##### Texte extrait

Heibon Punch

de

Ne vous laissez pas abuser par ce pseudonyme — George Asakura est, en réalité, une femme. Pour un magazine manga, Ikki bénéficie pour sûr d’un mélange de lectorats intéressant. Même si tous les magazines présentent naturellement un lectorat composé de lecteurs des deux sexes, en général la cible est solidement installée dans l’un des deux camps. Même le Shûkan Shônen Jump, qui touche étonnament un grand nombre de femmes (même si cela pourrait être plus simplement la conséquence de sa visibilité grand-public), revendique des valeurs très clairement masculines dans son concept : compétition, effort, victoire.
Ikki, pourtant, semble s’adresser à des publics aussi variés que possible. Aux auteurs dont les œuvres ne sont pas particulièrement destinées à un sexe ou l’autre (Igarashi Daisuke, Kuroda Iô, Matsumoto Taiyô, Nihonbashi Yoko, Natsume Ono), les productions plus ciblées vont de l’offre SF/violence la plus masculine (Dorohedoro, Freesia par Matsumoto Jirô, ou Bokurano par Kitô Mohiro) aux séries créées par et/ou destinées aux femmes (Iwaoka Hisae, Period par Yoshino Sakumi, ou encore le tout nouveau «boy’s love» Seishun Sobat).

##########
##### Liste des données

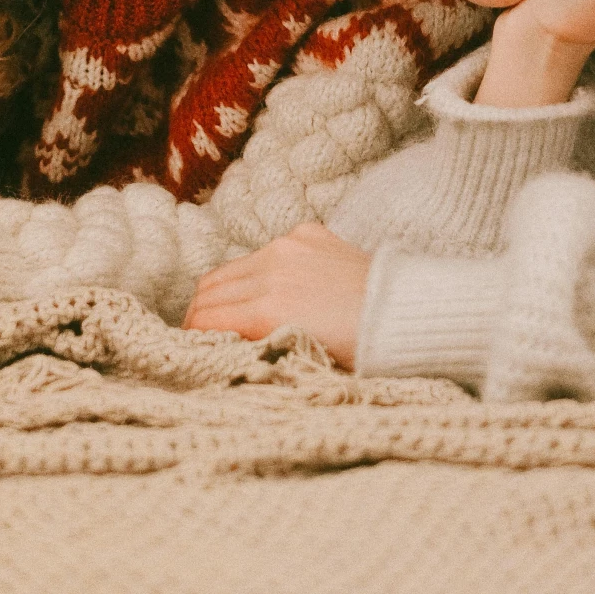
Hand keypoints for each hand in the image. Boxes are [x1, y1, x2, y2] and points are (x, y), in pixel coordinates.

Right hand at [185, 224, 370, 369]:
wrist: (404, 313)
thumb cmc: (358, 351)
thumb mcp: (301, 361)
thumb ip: (256, 349)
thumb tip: (222, 349)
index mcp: (267, 308)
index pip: (204, 316)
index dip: (190, 335)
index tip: (190, 349)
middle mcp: (271, 268)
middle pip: (210, 287)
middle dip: (199, 312)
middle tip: (200, 332)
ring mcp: (288, 245)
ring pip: (233, 265)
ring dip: (224, 289)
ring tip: (227, 312)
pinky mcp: (306, 232)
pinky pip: (266, 250)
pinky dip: (257, 270)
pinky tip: (270, 288)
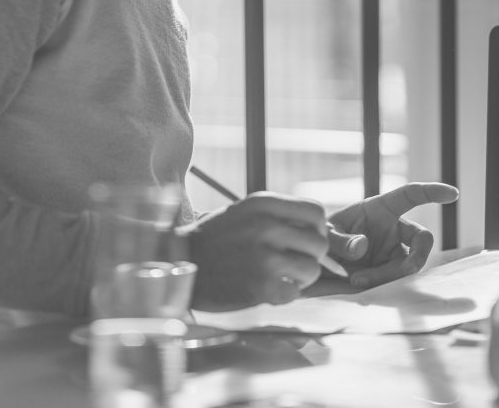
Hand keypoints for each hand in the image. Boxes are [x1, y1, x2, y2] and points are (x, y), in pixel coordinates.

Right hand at [178, 192, 328, 310]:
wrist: (178, 264)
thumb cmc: (215, 240)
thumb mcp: (245, 213)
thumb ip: (279, 216)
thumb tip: (320, 231)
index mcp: (264, 203)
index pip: (316, 212)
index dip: (317, 230)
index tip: (304, 241)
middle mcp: (266, 225)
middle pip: (319, 243)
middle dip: (311, 257)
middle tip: (293, 264)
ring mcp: (264, 256)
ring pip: (311, 270)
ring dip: (300, 279)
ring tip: (281, 278)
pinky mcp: (260, 285)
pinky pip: (295, 293)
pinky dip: (285, 296)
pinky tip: (268, 290)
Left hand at [326, 182, 459, 289]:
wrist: (314, 268)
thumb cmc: (321, 242)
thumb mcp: (324, 236)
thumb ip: (340, 240)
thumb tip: (364, 247)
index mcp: (380, 209)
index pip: (411, 195)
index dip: (432, 193)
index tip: (453, 194)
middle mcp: (392, 230)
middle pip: (423, 239)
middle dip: (417, 257)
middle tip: (404, 271)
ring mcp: (393, 253)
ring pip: (409, 266)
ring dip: (388, 277)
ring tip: (357, 280)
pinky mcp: (390, 274)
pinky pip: (398, 282)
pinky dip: (383, 287)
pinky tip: (361, 287)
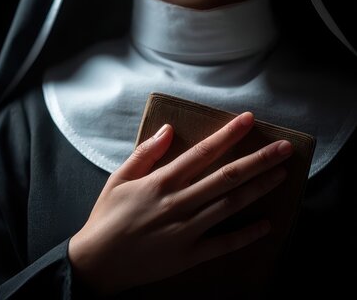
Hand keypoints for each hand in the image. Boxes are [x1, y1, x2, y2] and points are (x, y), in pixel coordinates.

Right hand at [68, 112, 292, 293]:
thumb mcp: (118, 179)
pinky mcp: (189, 255)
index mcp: (160, 182)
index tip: (248, 120)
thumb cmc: (106, 218)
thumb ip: (145, 154)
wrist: (97, 262)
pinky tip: (266, 224)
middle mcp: (177, 203)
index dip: (227, 135)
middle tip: (285, 148)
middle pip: (226, 177)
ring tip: (282, 176)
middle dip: (258, 160)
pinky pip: (224, 243)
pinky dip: (246, 234)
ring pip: (230, 205)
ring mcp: (186, 230)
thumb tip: (167, 129)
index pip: (201, 153)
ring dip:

##########

- **Activité**
Poursuivez le texte consacré au magazine Ikki juste après sa dernière phrase.

- **Réponse rédigée**
Dans ce contexte, le Heibon Punch de George Asakura est ici parfaitement à sa place, puisqu’il combine les éléments de différents styles pour produire un pastiche des plus inhabituels.

Bien que je n’aie pas lu les autres œuvres d’Asakura, un rapide tour d’horizon des couvertures et résumés présents sur son site officiel laisse supposer qu’elle a fait son lot de séries shôjo. Ceci étant, un simple coup d’œil à Heibon Punch suffit à faire voler en éclats l’idée qu’il s’agirait là d’une banale histoire d’une jeune fille rencontrant son Prince Charmant.
Mashima Aki est un réalisateur de cinéma trentenaire, bedonnant et acnéique, qui se trouve aussi être limite lolicon avec une phobie des gros seins. Wanibuchi Mika est une actrice à l’ambition dévorante, très modestement dotée au niveau mammaire, et obsédée par l’idée d’avoir une paire de seins qui rendrait jalouse Pamela Anderson. Peu après leur première rencontre, Mika commet le meurtre d’une célèbre et pulpeuse idol, et Mashima décide de la suivre dans sa fuite, filmant leur vie en cavale.
Et comme si cette trame n’était pas suffisamment étrange, Asakura rajoute quelques bizarreries. Mashima est attiré par la silhouette prépubère de Mika, un corps qu’elle déteste. Elle est attirée par son apparence adipeuse, mais chaque fois que Mashima devient un peu trop énamouré, il se transforme du jour au lendemain en une version svelte et élégante de lui-même, une transformation que les personnages acceptent sans broncher, et qui est attribuée au «pouvoir de l’amour». Et cela va sans dire, Mika trouve cette version améliorée foncièrement repoussante.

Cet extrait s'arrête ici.